Karl, then, Deryk, then Rick:
>>> Yet why do we see a minor key as being potentially sad
>>> versus a major key being happy.
>> This is exceedingly culture-specific and I think this is where any
>> attempt to 'standardise' a 'language of music' falls to the ground.
>Case in point: Hearing to 'Taps' today reminded me that I find it to be
>about the saddest bit of music I can think of. And it is entirely a C
>Nevertheless, I do think there is something that transcends culture when
>it comes to emotions in music, even if some influences are cultural. I
>don't believe, for example, that this major/minor effect is coincidental.
Let's put aside other cultures for a moment. Within our own musical
culture there are many musical devices besides choice of mode that
determine whether music is experienced as happy or sad. Tempo, dynamics,
phrasing, melodic contours... And then there is the question of what
the performer can do to use the basic musical material for radically
unintended effects (one example: I used to vex my music teachers by
"swinging" Chopin. Whether Chopin *really* swings is a pretty silly
question though, isn't it?).
The fact that the major/minor distinction doesn't map to the happy/sad
distinction in our own musical culture doesn't count for or against the
thesis that there are "intrinsic" musical factors and "extrinsic" cultural
factors, since the expressive qualities of our own music are influenced
by so many factors that we can't assert the "major equals happy" thesis
even in our own case. And we can't get any culture vs. nature, extrinsic
vs. intrinsic stuff off the ground until we have some hypothesis
concerning what could count as natural/ intrinsic to music.
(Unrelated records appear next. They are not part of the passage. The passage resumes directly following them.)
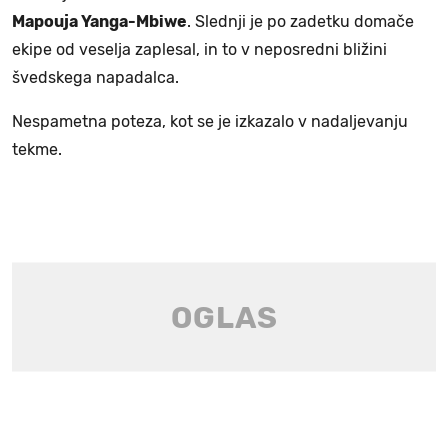
Mapouja Yanga-Mbiwe
. Slednji je po zadetku domače
ekipe od veselja zaplesal, in to v neposredni bližini
švedskega napadalca.
Nespametna poteza, kot se je izkazalo v nadaljevanju
tekme.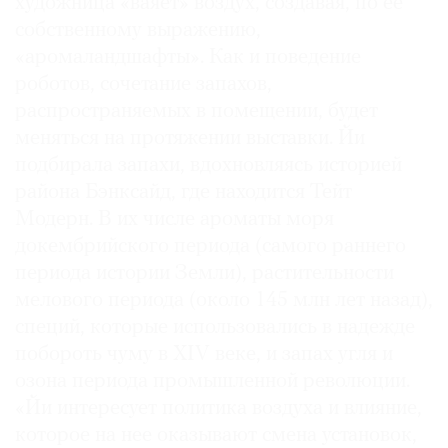
художница «ваяет» воздух, создавая, по ее
собственному выражению,
«аромаландшафты». Как и поведение
роботов, сочетание запахов,
распространяемых в помещении, будет
меняться на протяжении выставки. Йи
подбирала запахи, вдохновляясь историей
района Бэнксайд, где находится Тейт
Модерн. В их числе ароматы моря
докембрийского периода (самого раннего
периода истории Земли), растительности
мелового периода (около 145 млн лет назад),
специй, которые использовались в надежде
побороть чуму в XIV веке, и запах угля и
озона периода промышленной революции.
«Йи интересует политика воздуха и влияние,
которое на нее оказывают смена установок,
What the Taps example suggests to me is that even beginning to get
a sense of what one putative intrinsic musical factor in one specific
culture would be is harder then it looks. In the absence of any candidate
for a purely musical factor we don't decide that music having the
expressive qualities that is does is all a matter of "culture" (a
rather vague term in itself). Instead the question sort of evaporates.
Perhaps the concepts are too imprecise to ask the question profitably.